# Fottiti



## Tebe (30 Gennaio 2013)

ieri sera sono arrivata a casa dopo avere ricevuto notizie pessime in fatto di soldi.
Ok. E' la norma da un anno a questa parte.
Mattia era al pc, come sempre, che giocava on line.
Niente in tavola. Solo i gatti ci dormivano sopra.
Gli sono andata vicino, mi sono accucciata in terra e ho appoggiato la mia testolina ricciuta sulle sue gambe.
Mi ha scostato perchè stava giocando.
Volevo solo una carezza. E parlare con lui.



Ho sentito un crack. Che non era la mia anca che si rompeva nel movimento o un suo braccio spaccato da me.
L'ho sentito dentro.

Mi sono alzata.
Diretta in cucina. E lui.
-Mi fai l'osso buco limonato?-
-Certo, ma lo mangi alle 9.-
-Si si. va bene.-

Lui ha continuato a giocare al pc.
Io in cucina a fare l'osso buco.
Non avevo voglia di toglierlo dal pc.
Lo odiavo.
Lo odiavo perchè mi rompe la minchia che IO non lo considero. Che IO IO IO IO.

Alle 9 l'osso buco era pronto e lui aveva smesso di giocare on line, si stava guardando un film con Denzel al pc. Da solo.
Ho apparecchiato solo per lui e me ne sono andata a dormire.
E' arrivato su dopo 15 minuti (ci è voluto tanto prima che si accorgesse che non ero a tavola), io guardavo Ballarò e tentavo di non piangere.
Avevo un tale tsunami dentro che...

***

Consegna 1
Nel brano scelto, quale piatto chiede Mattia di preparargli?
Consegna 2
Prosegui il brano scelto sulla serata con Mattia, partendo dall'ultima frase riportata.

Materiale fornito
***

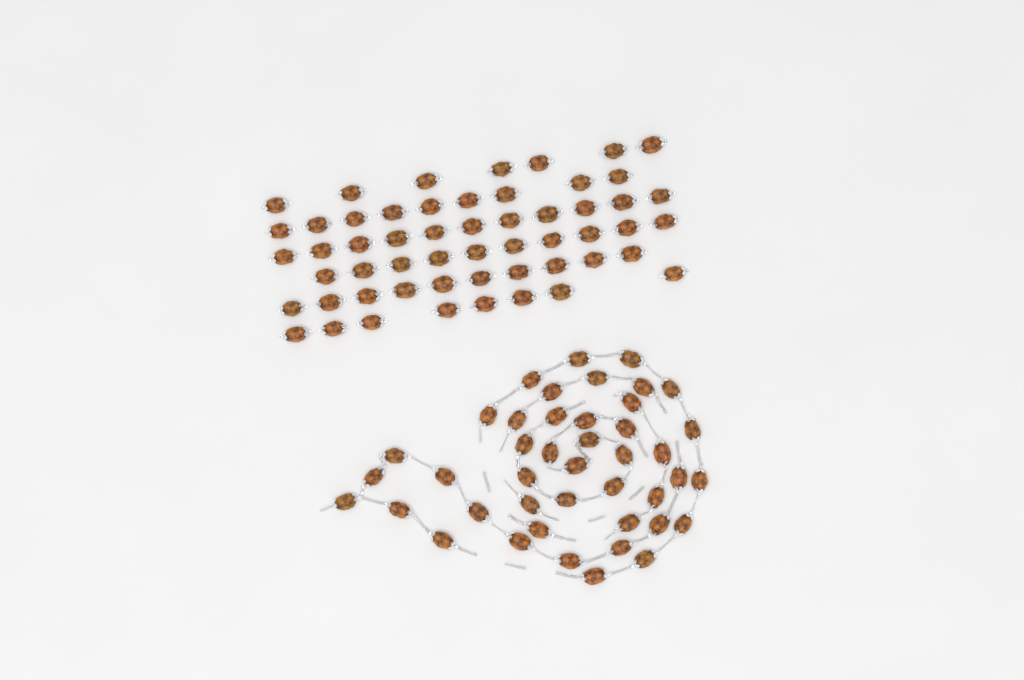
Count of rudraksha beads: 98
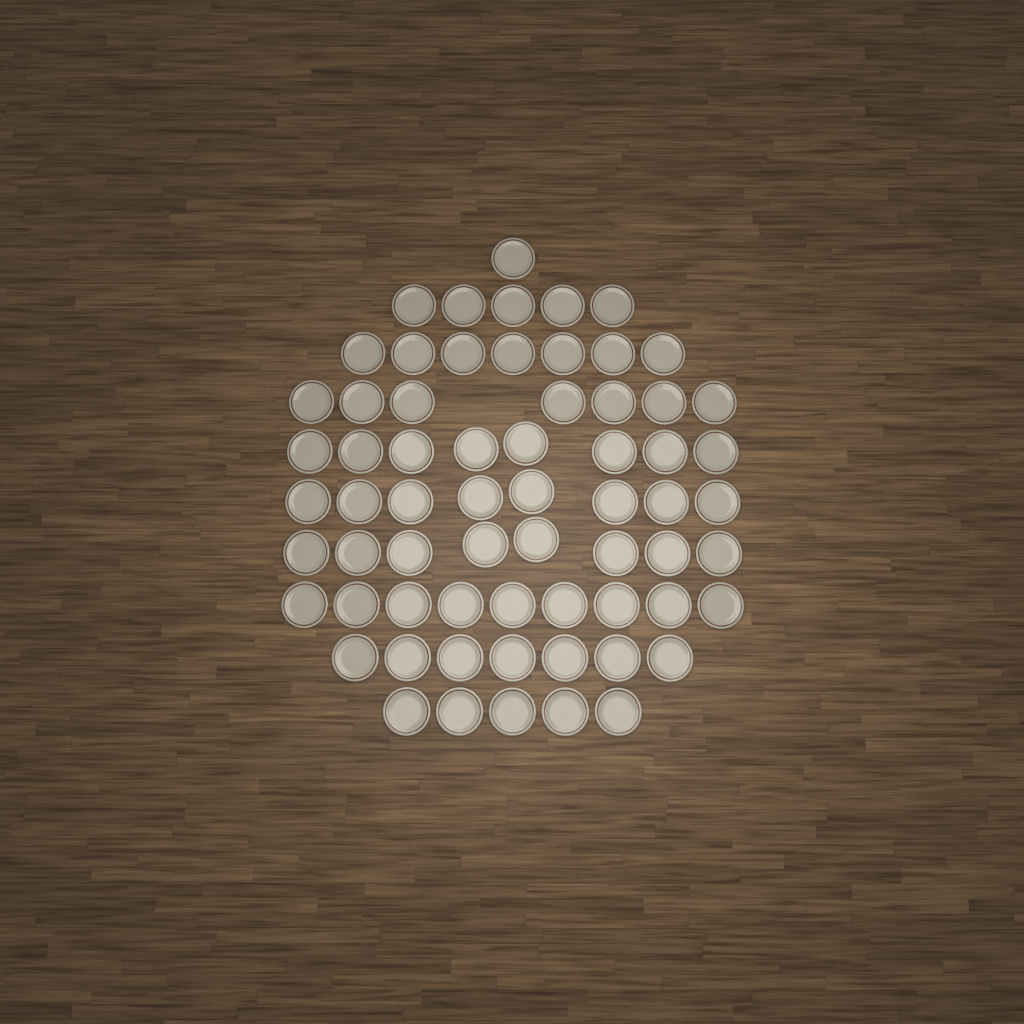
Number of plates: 65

***

Risposta attesa 1
L'osso buco limonato.

Risposta attesa 2
-Cos'hai tebe?-
-Quello che ho da più di un anno. Sono in ansia. Non dormo. Sono preoccupata.-
-Ok, ma cos'hai?-
Mi è venuto voglia di picchiarlo e..- Complimenti per il film. Non dovevamo vederlo insieme?-
-Che palle. Lo rimetto dall'inizio!-
-Vai a fare in culo. Questa è la dimostrazione lampante di quanto merda sei. Mi rompi i coglioni per stronzate assurde poi sei il primo che non fa cose. L'avessi fatto io mi avresti sodomizzata per il film, hai rotto davvero il cazzo adesso.-
-Vai a fanculo Tebe.-

Ho messo i tappi e nanna.
Non è venuto a dormire. Non l'ho chiamato.
Alle due oggi  mi manda un sms
_Sei viva?_
E io._ Si, tu?_

Mi ha chiamata esordendo con -Porca troia hai sempre il cellulare che non prende. Stasera vado dai miei a cena.-
Insomma in embolo.
Quando ha finito -Tutti riescono a parlare con me tranne tu. Detto questo non me ne frega davvero un cazzo dei tuoi emboli con ste minchiate. Meglio se vai a cena dai tuoi, tanto non ci sarei stata. Esco anche io. Ciao.-


Quando sono andata a casa però, ho fatto qualcosa che sono anni che non faccio.
Ho guardato la sua cronologia internet.
Una montagna di siti di incontri.

Non dirò nulla ma alla prossima rottura di coglioni di gelosia o trituramento random di cazzo, glielo dico.
E non solo quello.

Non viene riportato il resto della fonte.